Leo Tolstoy: War and Peace

BOOK EIGHT: 1811 - 12
8. CHAPTER VIII

That evening the Rostovs went to the Opera, for which Marya Dmitrievna had taken a box.

Natasha did not want to go, but could not refuse Marya Dmitrievna's kind offer which was intended expressly for her. When she came ready dressed into the ballroom to await her father, and looking in the large mirror there saw that she was pretty, very pretty, she felt even more sad, but it was a sweet, tender sadness.

"O God, if he were here now I would not behave as I did then, but differently. I would not be silly and afraid of things, I would simply embrace him, cling to him, and make him look at me with those searching inquiring eyes with which he has so often looked at me, and then I would make him laugh as he used to laugh. And his eyes- how I see those eyes!" thought Natasha. "And what do his father and sister matter to me? I love him alone, him, him, with that face and those eyes, with his smile, manly and yet childlike.... No, I had better not think of him; not think of him but forget him, quite forget him for the present. I can't bear this waiting and I shall cry in a minute!" and she turned away from the glass, making an effort not to cry. "And how can Sonya love Nicholas so calmly and quietly and wait so long and so patiently?" thought she, looking at Sonya, who also came in quite ready, with a fan in her hand. "No, she's altogether different. I can't!"
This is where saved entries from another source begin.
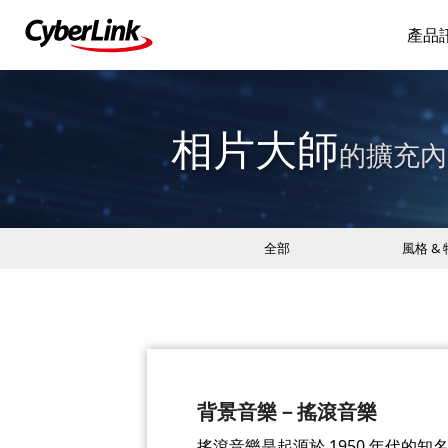
產品
相片大師
的擴充內
全部
風格 &
背景音樂－搖滾音樂
搖滾音樂是起源於 1950 年代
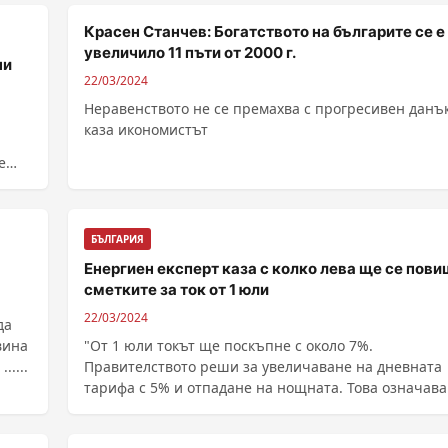
Красен Станчев: Богатството на българите се е
увеличило 11 пъти от 2000 г.
ни
22/03/2024
Неравенството не се премахва с прогресивен данък
каза икономистът
БЪЛГАРИЯ
Енергиен експерт каза с колко лева ще се пови
сметките за ток от 1 юли
22/03/2024
да
вина
"От 1 юли токът ще поскъпне с около 7%.
....
Правителството реши за увеличаване на дневната
тарифа с 5% и отпадане на нощната. Това означава
около ......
Natasha at that moment felt so softened and tender that it was not enough for her to love and know she was beloved, she wanted now, at once, to embrace the man she loved, to speak and hear from him words of love such as filled her heart. While she sat in the carriage beside her father, pensively watching the lights of the street lamps flickering on the frozen window, she felt still sadder and more in love, and forgot where she was going and with whom. Having fallen into the line of carriages, the Rostovs' carriage drove up to the theater, its wheels squeaking over the snow. Natasha and Sonya, holding up their dresses, jumped out quickly. The count got out helped by the footmen, and, passing among men and women who were entering and the program sellers, they all three went along the corridor to the first row of boxes. Through the closed doors the music was already audible.